REVIEW album The Heavy North Electric Soul Machine

The Heavy North Will Appeal To All Points Of The Compass

Electric Soul Machine

The Heavy North

The Heavy North are a Liverpool based blues and rock band who have already attracted a lot of attention from indie music champions like Robert Carlyle and have received airplay on BBC Radio 6 and Radio X. That attention is about to go mainstream as they release their debut album entitled Electric Soul Machine. The six-piece group features Kenny Stuart on vocals, Jose Ibanez, a guitarist who doubled up as producer on this record, Jack Birch, also on guitar, bassist Andrew Horrocks, Ste Penn on keyboards and the drummer Mark Rice.

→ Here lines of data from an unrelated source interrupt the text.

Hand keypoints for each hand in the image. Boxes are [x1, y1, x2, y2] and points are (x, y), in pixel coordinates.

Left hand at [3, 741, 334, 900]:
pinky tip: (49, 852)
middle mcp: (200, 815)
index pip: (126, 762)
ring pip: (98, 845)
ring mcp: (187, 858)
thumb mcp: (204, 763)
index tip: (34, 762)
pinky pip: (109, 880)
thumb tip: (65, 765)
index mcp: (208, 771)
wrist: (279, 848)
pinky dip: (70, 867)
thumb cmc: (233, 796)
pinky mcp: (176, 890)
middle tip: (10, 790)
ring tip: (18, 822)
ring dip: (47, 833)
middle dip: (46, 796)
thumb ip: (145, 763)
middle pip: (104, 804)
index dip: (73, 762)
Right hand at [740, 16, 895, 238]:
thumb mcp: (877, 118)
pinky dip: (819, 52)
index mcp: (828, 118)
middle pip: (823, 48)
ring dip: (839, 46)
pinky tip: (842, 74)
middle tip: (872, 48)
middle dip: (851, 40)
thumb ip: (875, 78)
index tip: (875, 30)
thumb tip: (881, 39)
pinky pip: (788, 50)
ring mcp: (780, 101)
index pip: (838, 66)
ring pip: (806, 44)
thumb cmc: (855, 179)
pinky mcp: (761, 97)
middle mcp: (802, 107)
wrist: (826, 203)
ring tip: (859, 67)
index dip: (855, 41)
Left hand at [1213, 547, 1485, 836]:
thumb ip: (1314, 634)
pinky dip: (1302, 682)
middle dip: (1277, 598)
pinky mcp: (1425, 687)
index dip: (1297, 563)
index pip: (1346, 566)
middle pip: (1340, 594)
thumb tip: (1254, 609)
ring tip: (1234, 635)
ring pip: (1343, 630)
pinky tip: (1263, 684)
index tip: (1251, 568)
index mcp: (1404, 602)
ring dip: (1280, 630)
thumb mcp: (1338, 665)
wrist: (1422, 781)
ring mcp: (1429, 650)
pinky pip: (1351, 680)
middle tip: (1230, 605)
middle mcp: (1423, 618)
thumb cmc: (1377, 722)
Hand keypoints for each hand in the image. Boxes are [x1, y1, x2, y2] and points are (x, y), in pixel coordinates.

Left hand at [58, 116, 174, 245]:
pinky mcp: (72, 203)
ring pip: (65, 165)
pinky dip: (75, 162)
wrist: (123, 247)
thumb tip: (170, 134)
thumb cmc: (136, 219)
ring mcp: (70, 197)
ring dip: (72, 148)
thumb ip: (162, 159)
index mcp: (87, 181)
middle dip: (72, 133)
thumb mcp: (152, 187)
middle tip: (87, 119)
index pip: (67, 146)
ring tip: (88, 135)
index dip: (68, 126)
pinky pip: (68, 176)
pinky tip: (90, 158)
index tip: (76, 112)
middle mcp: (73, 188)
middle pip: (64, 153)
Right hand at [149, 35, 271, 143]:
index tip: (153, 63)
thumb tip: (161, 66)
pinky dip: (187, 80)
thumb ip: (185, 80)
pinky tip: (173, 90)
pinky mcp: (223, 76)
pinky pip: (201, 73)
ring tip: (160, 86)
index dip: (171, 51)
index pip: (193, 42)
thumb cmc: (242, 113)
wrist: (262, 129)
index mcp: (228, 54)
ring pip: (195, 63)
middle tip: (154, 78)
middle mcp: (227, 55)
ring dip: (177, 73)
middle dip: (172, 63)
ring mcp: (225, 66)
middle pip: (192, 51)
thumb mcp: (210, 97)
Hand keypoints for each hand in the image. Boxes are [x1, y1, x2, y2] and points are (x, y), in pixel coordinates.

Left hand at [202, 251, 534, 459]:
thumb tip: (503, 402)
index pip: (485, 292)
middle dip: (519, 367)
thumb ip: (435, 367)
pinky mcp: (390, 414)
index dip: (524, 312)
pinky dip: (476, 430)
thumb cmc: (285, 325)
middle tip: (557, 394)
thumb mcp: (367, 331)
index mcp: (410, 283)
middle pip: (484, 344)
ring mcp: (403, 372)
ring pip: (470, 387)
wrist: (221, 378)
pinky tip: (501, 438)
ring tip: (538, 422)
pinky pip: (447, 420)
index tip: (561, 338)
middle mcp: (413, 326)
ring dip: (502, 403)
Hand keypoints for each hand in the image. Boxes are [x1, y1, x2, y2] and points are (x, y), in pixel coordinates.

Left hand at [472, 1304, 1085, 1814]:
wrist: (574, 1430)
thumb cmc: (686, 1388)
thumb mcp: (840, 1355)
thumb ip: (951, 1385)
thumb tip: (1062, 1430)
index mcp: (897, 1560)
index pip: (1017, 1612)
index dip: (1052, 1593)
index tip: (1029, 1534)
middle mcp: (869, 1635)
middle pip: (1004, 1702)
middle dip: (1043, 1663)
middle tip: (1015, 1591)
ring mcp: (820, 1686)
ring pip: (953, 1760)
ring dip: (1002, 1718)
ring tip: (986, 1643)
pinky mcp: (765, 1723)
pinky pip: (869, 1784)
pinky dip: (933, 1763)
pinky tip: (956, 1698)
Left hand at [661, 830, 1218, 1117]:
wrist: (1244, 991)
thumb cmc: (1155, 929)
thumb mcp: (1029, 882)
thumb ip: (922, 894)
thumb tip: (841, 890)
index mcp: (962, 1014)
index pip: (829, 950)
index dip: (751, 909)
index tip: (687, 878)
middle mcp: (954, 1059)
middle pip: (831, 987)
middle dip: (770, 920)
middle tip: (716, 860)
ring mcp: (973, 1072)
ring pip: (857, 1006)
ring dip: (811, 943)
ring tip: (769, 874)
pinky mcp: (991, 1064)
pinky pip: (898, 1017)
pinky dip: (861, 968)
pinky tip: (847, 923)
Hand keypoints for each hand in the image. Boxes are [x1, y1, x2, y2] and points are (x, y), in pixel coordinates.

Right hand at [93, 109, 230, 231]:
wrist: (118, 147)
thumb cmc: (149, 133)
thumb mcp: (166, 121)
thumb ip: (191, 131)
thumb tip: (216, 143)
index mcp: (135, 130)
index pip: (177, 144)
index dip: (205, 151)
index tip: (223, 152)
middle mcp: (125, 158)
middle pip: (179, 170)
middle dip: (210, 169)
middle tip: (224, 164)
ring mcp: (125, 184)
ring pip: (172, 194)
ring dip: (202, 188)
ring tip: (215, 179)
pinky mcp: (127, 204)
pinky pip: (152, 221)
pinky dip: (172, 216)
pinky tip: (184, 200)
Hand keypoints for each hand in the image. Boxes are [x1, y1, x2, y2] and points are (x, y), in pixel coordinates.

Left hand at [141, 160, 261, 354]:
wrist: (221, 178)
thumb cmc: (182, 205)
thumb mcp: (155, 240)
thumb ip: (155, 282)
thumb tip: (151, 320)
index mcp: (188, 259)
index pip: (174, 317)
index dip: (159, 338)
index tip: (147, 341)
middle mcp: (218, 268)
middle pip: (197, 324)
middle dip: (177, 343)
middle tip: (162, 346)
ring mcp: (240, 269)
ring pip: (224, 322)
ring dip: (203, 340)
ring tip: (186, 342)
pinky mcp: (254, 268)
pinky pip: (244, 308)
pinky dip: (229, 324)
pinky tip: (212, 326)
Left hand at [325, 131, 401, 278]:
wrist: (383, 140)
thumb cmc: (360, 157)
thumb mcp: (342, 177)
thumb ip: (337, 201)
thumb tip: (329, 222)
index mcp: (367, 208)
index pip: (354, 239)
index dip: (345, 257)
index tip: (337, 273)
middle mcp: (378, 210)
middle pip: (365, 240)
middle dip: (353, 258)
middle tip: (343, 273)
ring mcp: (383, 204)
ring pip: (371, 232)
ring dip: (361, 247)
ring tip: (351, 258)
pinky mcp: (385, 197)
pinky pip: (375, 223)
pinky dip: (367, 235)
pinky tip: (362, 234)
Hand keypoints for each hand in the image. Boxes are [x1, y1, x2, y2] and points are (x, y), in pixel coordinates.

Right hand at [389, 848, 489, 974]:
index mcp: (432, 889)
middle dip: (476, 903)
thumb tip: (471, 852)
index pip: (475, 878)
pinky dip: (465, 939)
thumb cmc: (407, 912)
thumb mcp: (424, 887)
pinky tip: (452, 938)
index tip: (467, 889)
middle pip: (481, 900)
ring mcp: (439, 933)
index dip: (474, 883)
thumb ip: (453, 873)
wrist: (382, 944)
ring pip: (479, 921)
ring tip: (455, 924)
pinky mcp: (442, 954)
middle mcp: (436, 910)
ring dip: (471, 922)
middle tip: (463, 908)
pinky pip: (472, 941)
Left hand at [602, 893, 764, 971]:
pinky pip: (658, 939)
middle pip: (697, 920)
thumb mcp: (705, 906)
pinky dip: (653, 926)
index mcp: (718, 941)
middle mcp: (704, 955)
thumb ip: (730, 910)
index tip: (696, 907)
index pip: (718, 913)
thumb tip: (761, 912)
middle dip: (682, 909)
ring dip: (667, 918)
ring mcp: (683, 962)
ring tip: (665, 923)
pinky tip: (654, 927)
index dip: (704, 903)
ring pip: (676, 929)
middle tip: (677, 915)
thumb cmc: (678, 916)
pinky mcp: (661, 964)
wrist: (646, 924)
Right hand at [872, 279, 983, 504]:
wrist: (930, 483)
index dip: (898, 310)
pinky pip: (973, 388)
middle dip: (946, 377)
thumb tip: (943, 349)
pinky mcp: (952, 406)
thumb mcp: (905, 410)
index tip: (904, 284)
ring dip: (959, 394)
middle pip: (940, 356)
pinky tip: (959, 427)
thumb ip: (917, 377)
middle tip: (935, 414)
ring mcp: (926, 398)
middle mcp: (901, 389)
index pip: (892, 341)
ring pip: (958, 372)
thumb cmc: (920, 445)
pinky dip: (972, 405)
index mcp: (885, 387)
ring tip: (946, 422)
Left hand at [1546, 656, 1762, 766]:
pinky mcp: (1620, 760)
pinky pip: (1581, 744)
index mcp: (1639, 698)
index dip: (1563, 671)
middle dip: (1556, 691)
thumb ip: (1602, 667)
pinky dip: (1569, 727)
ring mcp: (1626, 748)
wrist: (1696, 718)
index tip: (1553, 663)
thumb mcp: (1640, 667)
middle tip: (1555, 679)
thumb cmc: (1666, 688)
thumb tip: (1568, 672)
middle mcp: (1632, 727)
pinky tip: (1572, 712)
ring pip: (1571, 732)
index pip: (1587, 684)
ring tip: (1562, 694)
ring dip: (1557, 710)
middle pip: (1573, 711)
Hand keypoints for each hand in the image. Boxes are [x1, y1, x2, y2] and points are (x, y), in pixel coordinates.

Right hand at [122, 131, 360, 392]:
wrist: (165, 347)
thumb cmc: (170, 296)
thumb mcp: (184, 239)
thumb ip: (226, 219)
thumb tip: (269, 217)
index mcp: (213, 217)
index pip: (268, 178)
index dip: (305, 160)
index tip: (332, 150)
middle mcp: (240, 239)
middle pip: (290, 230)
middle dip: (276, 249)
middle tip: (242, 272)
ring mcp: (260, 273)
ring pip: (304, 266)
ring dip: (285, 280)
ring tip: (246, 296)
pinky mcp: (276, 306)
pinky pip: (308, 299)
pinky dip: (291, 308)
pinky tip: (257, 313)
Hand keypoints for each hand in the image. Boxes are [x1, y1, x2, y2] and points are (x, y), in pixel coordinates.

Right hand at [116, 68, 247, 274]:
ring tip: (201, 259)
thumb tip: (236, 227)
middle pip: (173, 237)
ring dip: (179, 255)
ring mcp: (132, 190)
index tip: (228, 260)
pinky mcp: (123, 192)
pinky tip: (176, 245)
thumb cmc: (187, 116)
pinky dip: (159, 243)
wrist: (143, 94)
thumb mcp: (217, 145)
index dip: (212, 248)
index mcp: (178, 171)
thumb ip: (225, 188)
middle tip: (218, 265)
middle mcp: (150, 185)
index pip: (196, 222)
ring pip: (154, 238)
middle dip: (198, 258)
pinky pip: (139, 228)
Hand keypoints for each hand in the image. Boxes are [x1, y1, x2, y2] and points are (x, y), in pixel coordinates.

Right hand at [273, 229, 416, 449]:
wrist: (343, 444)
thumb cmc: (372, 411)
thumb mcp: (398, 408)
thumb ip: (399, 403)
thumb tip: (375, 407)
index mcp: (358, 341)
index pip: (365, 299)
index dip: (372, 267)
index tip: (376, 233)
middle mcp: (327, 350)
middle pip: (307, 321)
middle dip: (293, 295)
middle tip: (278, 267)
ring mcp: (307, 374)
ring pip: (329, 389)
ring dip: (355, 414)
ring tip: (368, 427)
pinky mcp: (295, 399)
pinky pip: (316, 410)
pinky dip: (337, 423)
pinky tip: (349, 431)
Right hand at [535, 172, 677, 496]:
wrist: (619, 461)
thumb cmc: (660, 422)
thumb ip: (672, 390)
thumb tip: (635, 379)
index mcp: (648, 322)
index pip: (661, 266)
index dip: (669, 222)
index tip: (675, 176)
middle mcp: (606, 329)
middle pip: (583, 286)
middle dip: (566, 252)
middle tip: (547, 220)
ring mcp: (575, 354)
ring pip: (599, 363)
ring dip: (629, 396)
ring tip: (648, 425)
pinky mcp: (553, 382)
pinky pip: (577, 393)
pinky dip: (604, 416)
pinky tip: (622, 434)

The opening track The Genie is a crunching piece of blues which shows off Kenny Stuart’s incredible power and demonstrates the incredible tightness of their playing style. Darkness in your Eyes is a head down rock number that explodes out of the speakers sounding like early Whitesnake built around the guitars of Ibanez and Birch who display all their virtuosity as they encourage each other to greater heights. She Gets Me Higher starts off as a mellower piece of blues that has great bass work from Horrocks, a subtly excellent piece of drumming from Rice that anchors the track and propels it forward and earthy vocals from Stuart that are timeless and brilliant. Awake has a jazzier feel at the start and allows Stuart to demonstrate his smoothness and Penn to show off his style on the keyboards as he underpins the track with power and verve. No Good starts off with a reggae type feel that instantly makes the listener sit up and take notice. Stuart has great fun playing off the sound of Ibanez and Birch’s guitars and showing his vocal range with this different style.

Satisfy You starts the second half of the album off with a track that is my favourite on the album. A rock classic in the making it shows that The Heavy North can ramp up the sound without losing the style. This will definitely be a massive live track that fans will love, and non-fans will be converted by. Better Change has a Dire Straits style guitar opening and once again gives the listener a blast of the blues. It is a stunning piece of music that keeps up the standard of Satisfy You as the album really picks up speed. To The Wind I Go has a harmonica start and a drum beat that reminds me of early The Alarm tracks, together with vocals that call to mind Jagger at his earthiest, and it shows yet another side of this band who seem to have arrived on the scene fully formed. Falling Down on You is the penultimate track, and it oozes quality and timelessness. It’s a track that could have been laid down at any time in the past six decades, but it has something that makes it completely up to date. It is that alchemy that the very best groups can produce and make no mistake, The Heavy North are really one of the very best groups you can hear. The final track, As Long As You’re Here With Me mixes things up with 60s style soul that could have come straight from Philadelphia. It is a final demonstration of The Heavy North’s virtuosity and range and really fixes this album as one of the best debuts I have heard in years.